## JOB
Quote every line of text in the listing below verbatim, omitting the pictures from your answer.
■ ■ ■ ■ ■ ■ ■
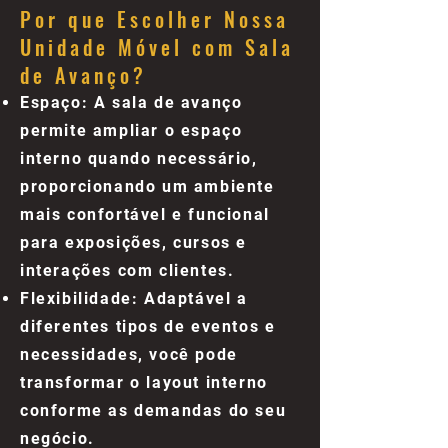
Por que Escolher Nossa
Unidade Móvel com Sala
de Avanço?
Espaço: A sala de avanço
permite ampliar o espaço
interno quando necessário,
proporcionando um ambiente
mais confortável e funcional
para exposições, cursos e
interações com clientes.
Flexibilidade: Adaptável a
diferentes tipos de eventos e
necessidades, você pode
transformar o layout interno
conforme as demandas do seu
negócio.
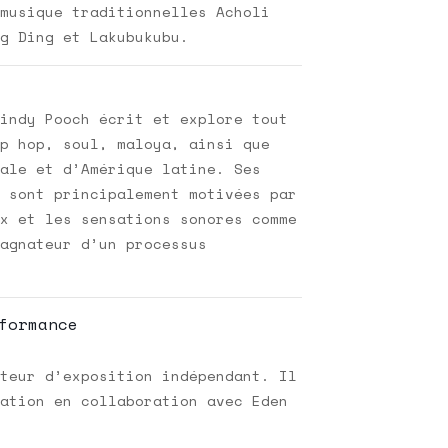
musique traditionnelles Acholi
g Ding et Lakubukubu.
indy Pooch écrit et explore tout
p hop, soul, maloya, ainsi que
ale et d’Amérique latine. Ses
 sont principalement motivées par
x et les sensations sonores comme
agnateur d’un processus
formance
teur d’exposition indépendant. Il
ation en collaboration avec Eden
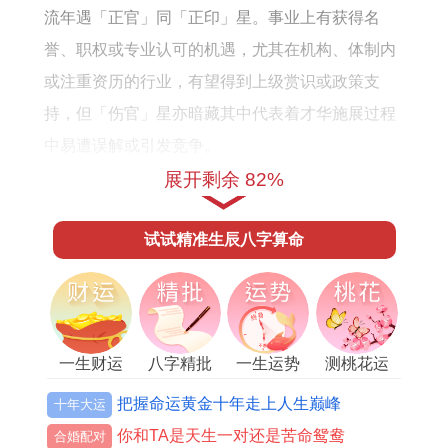
流年遇「正官」同「正印」星。事业上有获得名
誉、职权或专业认可的机遇，尤其在机构、体制内
或注重资历的行业，有望得到上级赏识或政策支
持，但「伤官」星亦暗藏其中代表着才华施展过程
中易遭误解或引发竞争。
展开剩余 82%
对于从事创意、技术或法律工作的属鸡人需特别注
意文件细节与言行分寸，避免因表达直率而授人以
试试精准生辰八字算命
柄，上半年或有岗位变动、职责加重之象，需快速
适应，下半年「印星」助力明显，适合进修深造、
考取资格或进行长远规划，创业人士此年宜守稳基
本盘，合作事宜务必理清权责，书面为凭。
一生财运
八字精批
一生运势
测桃花运
财富运势走向
把握命运黄金十年走上人生巅峰
十年大运
你和TA是天生一对还是苦命鸳鸯
财运受到「官印相生」的间接作用。正财收入较为
合婚配对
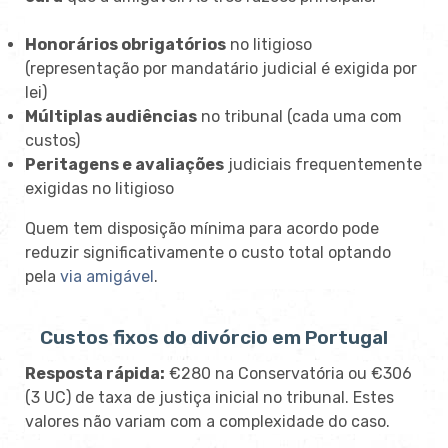
Honorários obrigatórios
no litigioso
(representação por mandatário judicial é exigida por
lei)
Múltiplas audiências
no tribunal (cada uma com
custos)
Peritagens e avaliações
judiciais frequentemente
exigidas no litigioso
Quem tem disposição mínima para acordo pode
reduzir significativamente o custo total optando
pela
via amigável
.
Custos fixos do divórcio em Portugal
Resposta rápida:
€280 na Conservatória ou €306
(3 UC) de taxa de justiça inicial no tribunal. Estes
valores não variam com a complexidade do caso.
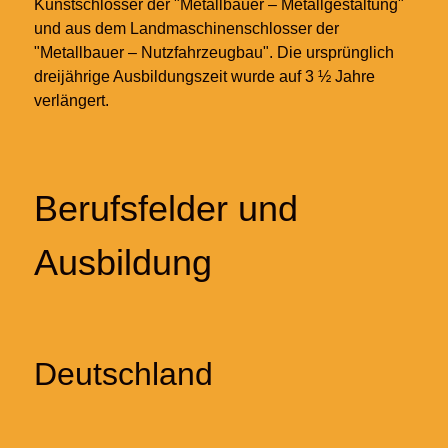
Kunstschlosser der "Metallbauer – Metallgestaltung"
und aus dem Landmaschinenschlosser der
"Metallbauer – Nutzfahrzeugbau". Die ursprünglich
dreijährige Ausbildungszeit wurde auf 3 ½ Jahre
verlängert.
Berufsfelder und
Ausbildung
Deutschland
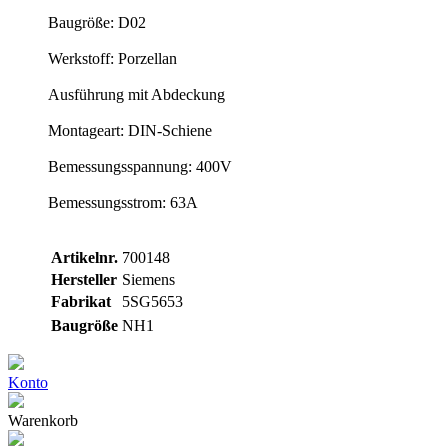
Baugröße: D02
Werkstoff: Porzellan
Ausführung mit Abdeckung
Montageart: DIN-Schiene
Bemessungsspannung: 400V
Bemessungsstrom: 63A
Artikelnr.
700148
Hersteller
Siemens
Fabrikat
5SG5653
Baugröße
NH1
Konto
Warenkorb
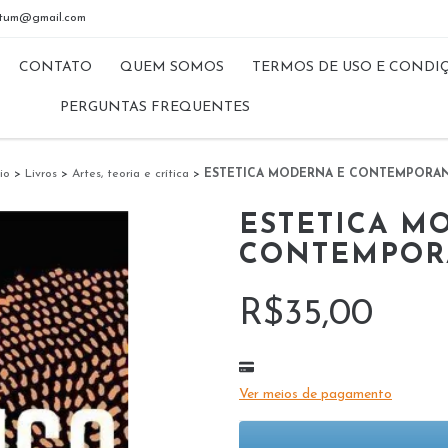
riptum@gmail.com
CONTATO
QUEM SOMOS
TERMOS DE USO E CONDI
PERGUNTAS FREQUENTES
cio
>
Livros
>
Artes, teoria e crítica
>
ESTETICA MODERNA E CONTEMPORA
ESTETICA M
CONTEMPOR
R$35,00
Ver meios de pagamento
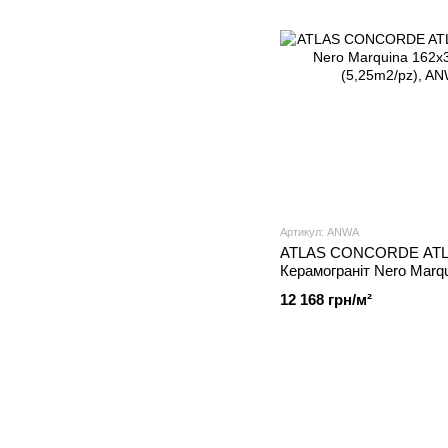
Артикул: ANWA
ATLAS CONCORDE ATL
Керамограніт Nero Marq
Lap Lux (5,25m2/pz), A
12 168 грн/м²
■ ■ ■ ■ ■ ■ ■
## EXERCISE RESPONSE
Por que Escolher Nossa
Unidade Móvel com Sala
de Avanço?
Espaço: A sala de avanço
permite ampliar o espaço
interno quando necessário,
proporcionando um ambiente
mais confortável e funcional
para exposições, cursos e
interações com clientes.
Flexibilidade: Adaptável a
diferentes tipos de eventos e
necessidades, você pode
transformar o layout interno
conforme as demandas do seu
negócio.
musique traditionnelles Acholi
g Ding et Lakubukubu.
indy Pooch écrit et explore tout
p hop, soul, maloya, ainsi que
ale et d’Amérique latine. Ses
 sont principalement motivées par
x et les sensations sonores comme
agnateur d’un processus
formance
teur d’exposition indépendant. Il
ation en collaboration avec Eden
流年遇「正官」同「正印」星。事业上有获得名
誉、职权或专业认可的机遇，尤其在机构、体制内
或注重资历的行业，有望得到上级赏识或政策支
持，但「伤官」星亦暗藏其中代表着才华施展过程
中易遭误解或引发竞争。
展开剩余 82%
对于从事创意、技术或法律工作的属鸡人需特别注
意文件细节与言行分寸，避免因表达直率而授人以
试试精准生辰八字算命
柄，上半年或有岗位变动、职责加重之象，需快速
适应，下半年「印星」助力明显，适合进修深造、
考取资格或进行长远规划，创业人士此年宜守稳基
本盘，合作事宜务必理清权责，书面为凭。
一生财运
八字精批
一生运势
测桃花运
财富运势走向
把握命运黄金十年走上人生巅峰
十年大运
你和TA是天生一对还是苦命鸳鸯
财运受到「官印相生」的间接作用。正财收入较为
合婚配对
Honorários obrigatórios
no litigioso
(representação por mandatário judicial é exigida por
lei)
Múltiplas audiências
no tribunal (cada uma com
custos)
Peritagens e avaliações
judiciais frequentemente
exigidas no litigioso
Quem tem disposição mínima para acordo pode
reduzir significativamente o custo total optando
pela
via amigável
.
Custos fixos do divórcio em Portugal
Resposta rápida:
€280 na Conservatória ou €306
(3 UC) de taxa de justiça inicial no tribunal. Estes
valores não variam com a complexidade do caso.
Kunstschlosser der "Metallbauer – Metallgestaltung"
und aus dem Landmaschinenschlosser der
"Metallbauer – Nutzfahrzeugbau". Die ursprünglich
dreijährige Ausbildungszeit wurde auf 3 ½ Jahre
verlängert.
Berufsfelder und
Ausbildung
Deutschland
Baugröße: D02
Werkstoff: Porzellan
Ausführung mit Abdeckung
Montageart: DIN-Schiene
Bemessungsspannung: 400V
Bemessungsstrom: 63A
Artikelnr.
700148
Hersteller
Siemens
Fabrikat
5SG5653
Baugröße
NH1
Konto
Warenkorb
riptum@gmail.com
CONTATO
QUEM SOMOS
TERMOS DE USO E CONDI
PERGUNTAS FREQUENTES
cio
>
Livros
>
Artes, teoria e crítica
>
ESTETICA MODERNA E CONTEMPORA
ESTETICA M
CONTEMPOR
R$35,00
Ver meios de pagamento
Артикул: ANWA
ATLAS CONCORDE ATL
Керамограніт Nero Marq
Lap Lux (5,25m2/pz), A
12 168 грн/м²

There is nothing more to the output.